As a secondary / diagnostic approach, I am also considering:

  1. Fitting an emotion-only model (ratings ± MorphCast) to infer E[t]

  2. Extracting posterior draws of the latent state from generated quantities,

  3. Using the inferred pre-choice state E[t] as a predictor in a separate choice-only Stan model,

  4. Comparing choice predictive performance across models.

I am aware that:

  • naive plug-in of posterior means ignores uncertainty,

  • propagating uncertainty (e.g., via multiple draws or a measurement-error formulation) would be preferable,

  • and this two-stage approach answers a slightly different question than the fully joint model.

Questions

  1. Is PSIS-LOO on loglikelihood of choice only, aggregated across per-subject fits, the recommended way to compare these models with respect to choice prediction?

  2. Is summing per-subject ELPDs the correct aggregation strategy in this setting?

  3. Does the two-stage emotion then choice approach make sense as a secondary analysis?

Thanks very much for any advice. I mainly want to make sure that the model comparison I report is statistically defensible and aligned with best practice.

This will only give you the same result for participants if the priors are constant and every parameter is participant-level. Then you can add the ELPDs as it would give you the same result as if they were together. You can actually verify this with simulation to convince yourself.

When computing LOO, you have the choice of leaving out observations within groups (here participants, I think) versus leaving out entire groups.
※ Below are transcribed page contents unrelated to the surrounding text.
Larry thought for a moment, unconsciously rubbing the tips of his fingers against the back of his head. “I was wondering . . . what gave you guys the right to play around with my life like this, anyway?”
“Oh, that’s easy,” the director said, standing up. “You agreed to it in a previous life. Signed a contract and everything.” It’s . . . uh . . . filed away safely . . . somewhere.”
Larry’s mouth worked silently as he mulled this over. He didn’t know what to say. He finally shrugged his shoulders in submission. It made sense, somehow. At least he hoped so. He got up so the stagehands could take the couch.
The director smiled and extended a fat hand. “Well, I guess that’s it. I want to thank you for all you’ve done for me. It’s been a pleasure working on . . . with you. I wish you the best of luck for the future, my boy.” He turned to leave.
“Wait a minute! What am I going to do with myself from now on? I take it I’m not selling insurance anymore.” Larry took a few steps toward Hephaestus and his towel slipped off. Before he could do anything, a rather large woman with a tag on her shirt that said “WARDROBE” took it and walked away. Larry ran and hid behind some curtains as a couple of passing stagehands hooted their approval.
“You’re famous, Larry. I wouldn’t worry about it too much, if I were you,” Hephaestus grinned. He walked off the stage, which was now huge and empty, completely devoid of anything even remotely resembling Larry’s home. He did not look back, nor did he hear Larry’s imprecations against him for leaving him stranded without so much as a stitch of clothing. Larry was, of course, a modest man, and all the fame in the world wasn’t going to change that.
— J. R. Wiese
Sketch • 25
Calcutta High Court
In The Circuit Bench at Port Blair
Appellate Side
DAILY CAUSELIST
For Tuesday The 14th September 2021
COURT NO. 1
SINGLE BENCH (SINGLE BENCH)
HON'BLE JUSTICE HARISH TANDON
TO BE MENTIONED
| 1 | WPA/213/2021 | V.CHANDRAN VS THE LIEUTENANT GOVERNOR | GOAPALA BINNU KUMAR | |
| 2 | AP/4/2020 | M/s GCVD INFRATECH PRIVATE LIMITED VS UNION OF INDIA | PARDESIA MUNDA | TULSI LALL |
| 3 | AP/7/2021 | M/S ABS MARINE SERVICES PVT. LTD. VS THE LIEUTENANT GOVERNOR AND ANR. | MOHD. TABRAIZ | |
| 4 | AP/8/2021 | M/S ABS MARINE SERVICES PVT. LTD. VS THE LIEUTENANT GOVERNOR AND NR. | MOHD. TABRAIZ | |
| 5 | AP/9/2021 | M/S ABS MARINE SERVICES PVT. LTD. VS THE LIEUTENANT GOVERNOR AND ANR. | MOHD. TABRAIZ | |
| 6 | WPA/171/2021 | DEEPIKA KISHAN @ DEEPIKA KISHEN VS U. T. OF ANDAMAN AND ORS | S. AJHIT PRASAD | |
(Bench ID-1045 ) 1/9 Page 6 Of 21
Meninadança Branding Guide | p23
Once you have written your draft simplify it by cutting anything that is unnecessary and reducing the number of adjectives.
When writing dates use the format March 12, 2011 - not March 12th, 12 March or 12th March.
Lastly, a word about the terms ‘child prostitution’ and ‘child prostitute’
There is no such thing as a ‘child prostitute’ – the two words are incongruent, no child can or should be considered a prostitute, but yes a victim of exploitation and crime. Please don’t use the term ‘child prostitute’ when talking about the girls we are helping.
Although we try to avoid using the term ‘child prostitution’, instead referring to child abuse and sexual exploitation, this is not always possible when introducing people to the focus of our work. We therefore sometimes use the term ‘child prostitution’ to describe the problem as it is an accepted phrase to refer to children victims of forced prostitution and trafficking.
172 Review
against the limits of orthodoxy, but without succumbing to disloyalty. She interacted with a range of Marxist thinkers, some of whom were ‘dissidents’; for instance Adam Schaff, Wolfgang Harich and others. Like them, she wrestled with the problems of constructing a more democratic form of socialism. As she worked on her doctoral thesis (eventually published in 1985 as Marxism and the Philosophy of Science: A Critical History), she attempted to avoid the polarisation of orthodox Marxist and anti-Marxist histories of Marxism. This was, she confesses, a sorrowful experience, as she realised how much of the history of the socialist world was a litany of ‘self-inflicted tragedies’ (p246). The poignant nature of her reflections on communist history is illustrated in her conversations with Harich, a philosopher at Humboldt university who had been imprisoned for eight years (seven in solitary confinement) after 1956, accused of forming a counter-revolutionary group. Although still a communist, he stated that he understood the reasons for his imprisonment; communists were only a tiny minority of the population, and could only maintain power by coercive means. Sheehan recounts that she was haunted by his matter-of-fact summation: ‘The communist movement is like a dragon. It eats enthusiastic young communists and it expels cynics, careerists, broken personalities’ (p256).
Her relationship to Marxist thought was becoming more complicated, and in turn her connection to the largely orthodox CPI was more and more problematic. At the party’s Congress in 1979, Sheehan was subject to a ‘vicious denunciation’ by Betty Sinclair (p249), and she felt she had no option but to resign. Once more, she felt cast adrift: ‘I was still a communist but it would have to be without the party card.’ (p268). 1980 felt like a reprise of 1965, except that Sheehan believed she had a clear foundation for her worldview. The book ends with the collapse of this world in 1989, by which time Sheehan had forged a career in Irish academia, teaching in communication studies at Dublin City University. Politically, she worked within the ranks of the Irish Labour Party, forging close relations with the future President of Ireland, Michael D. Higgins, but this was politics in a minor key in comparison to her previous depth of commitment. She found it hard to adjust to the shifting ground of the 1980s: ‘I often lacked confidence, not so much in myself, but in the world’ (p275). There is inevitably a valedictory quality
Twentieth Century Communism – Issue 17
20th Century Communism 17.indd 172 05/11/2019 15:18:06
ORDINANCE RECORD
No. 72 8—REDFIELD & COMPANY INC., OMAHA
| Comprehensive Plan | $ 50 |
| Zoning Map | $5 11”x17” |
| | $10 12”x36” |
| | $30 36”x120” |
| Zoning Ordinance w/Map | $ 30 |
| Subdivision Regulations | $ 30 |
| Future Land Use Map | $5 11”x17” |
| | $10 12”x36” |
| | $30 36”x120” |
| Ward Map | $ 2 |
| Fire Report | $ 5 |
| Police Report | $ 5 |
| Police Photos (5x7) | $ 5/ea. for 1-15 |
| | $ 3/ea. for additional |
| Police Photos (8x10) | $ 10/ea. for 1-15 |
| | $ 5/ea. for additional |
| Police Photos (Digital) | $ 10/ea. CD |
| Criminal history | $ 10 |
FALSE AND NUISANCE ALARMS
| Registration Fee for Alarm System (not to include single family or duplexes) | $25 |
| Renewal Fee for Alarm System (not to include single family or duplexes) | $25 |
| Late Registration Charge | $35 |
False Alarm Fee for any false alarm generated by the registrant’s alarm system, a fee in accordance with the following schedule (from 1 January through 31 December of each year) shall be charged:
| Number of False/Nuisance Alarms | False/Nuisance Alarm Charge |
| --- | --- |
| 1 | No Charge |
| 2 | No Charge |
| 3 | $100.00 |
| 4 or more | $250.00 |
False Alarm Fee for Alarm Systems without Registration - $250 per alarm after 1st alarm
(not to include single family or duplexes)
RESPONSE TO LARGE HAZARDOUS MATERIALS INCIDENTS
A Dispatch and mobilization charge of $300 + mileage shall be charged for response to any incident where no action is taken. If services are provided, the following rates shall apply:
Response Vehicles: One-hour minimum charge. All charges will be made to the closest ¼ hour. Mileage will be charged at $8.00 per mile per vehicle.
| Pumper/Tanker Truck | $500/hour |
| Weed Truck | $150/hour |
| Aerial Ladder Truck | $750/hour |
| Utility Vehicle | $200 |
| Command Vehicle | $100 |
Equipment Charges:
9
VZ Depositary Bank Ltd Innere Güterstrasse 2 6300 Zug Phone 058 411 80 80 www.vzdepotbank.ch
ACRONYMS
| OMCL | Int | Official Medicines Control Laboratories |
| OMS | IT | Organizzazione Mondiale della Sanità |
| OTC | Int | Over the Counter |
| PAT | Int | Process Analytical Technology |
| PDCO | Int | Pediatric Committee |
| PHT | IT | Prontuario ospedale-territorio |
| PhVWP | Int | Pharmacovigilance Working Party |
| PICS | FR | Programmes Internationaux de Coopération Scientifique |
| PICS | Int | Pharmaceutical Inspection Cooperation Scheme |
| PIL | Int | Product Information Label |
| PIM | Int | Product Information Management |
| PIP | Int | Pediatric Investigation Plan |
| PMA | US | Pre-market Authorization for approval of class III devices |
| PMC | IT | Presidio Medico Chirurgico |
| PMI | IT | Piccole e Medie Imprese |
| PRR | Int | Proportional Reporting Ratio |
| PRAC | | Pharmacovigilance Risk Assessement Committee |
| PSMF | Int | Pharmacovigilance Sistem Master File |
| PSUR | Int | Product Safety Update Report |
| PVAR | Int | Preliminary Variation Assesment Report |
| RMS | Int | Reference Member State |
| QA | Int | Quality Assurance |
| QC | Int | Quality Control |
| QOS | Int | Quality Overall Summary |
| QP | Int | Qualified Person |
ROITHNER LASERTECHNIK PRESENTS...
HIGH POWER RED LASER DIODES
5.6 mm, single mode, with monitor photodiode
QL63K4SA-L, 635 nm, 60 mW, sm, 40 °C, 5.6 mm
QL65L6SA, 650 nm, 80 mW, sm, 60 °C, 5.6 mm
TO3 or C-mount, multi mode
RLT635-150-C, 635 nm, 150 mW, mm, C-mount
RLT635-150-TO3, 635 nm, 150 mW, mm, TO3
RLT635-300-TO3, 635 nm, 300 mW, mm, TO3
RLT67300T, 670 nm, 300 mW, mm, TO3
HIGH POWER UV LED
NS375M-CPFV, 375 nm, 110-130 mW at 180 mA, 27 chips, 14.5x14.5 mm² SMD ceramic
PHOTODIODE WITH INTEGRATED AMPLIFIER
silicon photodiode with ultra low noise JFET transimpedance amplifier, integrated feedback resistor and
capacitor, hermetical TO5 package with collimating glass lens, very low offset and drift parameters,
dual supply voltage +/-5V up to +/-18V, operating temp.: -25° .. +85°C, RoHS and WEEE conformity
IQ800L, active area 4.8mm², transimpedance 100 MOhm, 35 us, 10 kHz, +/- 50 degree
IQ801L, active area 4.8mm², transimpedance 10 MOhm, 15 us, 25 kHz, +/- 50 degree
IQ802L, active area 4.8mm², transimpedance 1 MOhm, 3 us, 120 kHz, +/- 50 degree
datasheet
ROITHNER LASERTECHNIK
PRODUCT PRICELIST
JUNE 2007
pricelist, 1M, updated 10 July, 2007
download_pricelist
It depends on the prediction problem—are you trying to model the next participant, or the next observation from an existing participant?

Is the computation too much to model everything jointly?

If you can’t model everything jointly, then multiple imputation is usually a better approach than plugging in point estimates.

1 Like

Thank you very much
This is extremely helpful and clears up my concerns.

In my current setup, each participant is fit independently, with identical priors across participants and no shared or group-level parameters in the fitted models. All parameters are participant-specific, and participants are treated as conditionally independent. Given this, summing per-participant ELPDs from trial-level PSIS-LOO corresponds to the joint ELPD and matches my prediction target, which is within-participant prediction of new trials rather than generalization to new participants.

My primary goal at this stage is to compare models with respect to choice prediction and then extract participant-level parameters to relate them to psychiatric trait measures. A hierarchical joint model could be a natural next step for the “winning” model, but may be computationally expensive given the current model complexity.

Regarding the two-stage approach, I agree that propagating uncertainty via multiple imputation is preferable to plugging in point estimates. For now, I am focusing on PSIS-LOO from the joint model, and would consider a multiple-imputation-based sensitivity analysis if needed.

Thanks again for taking the time to clarify these points!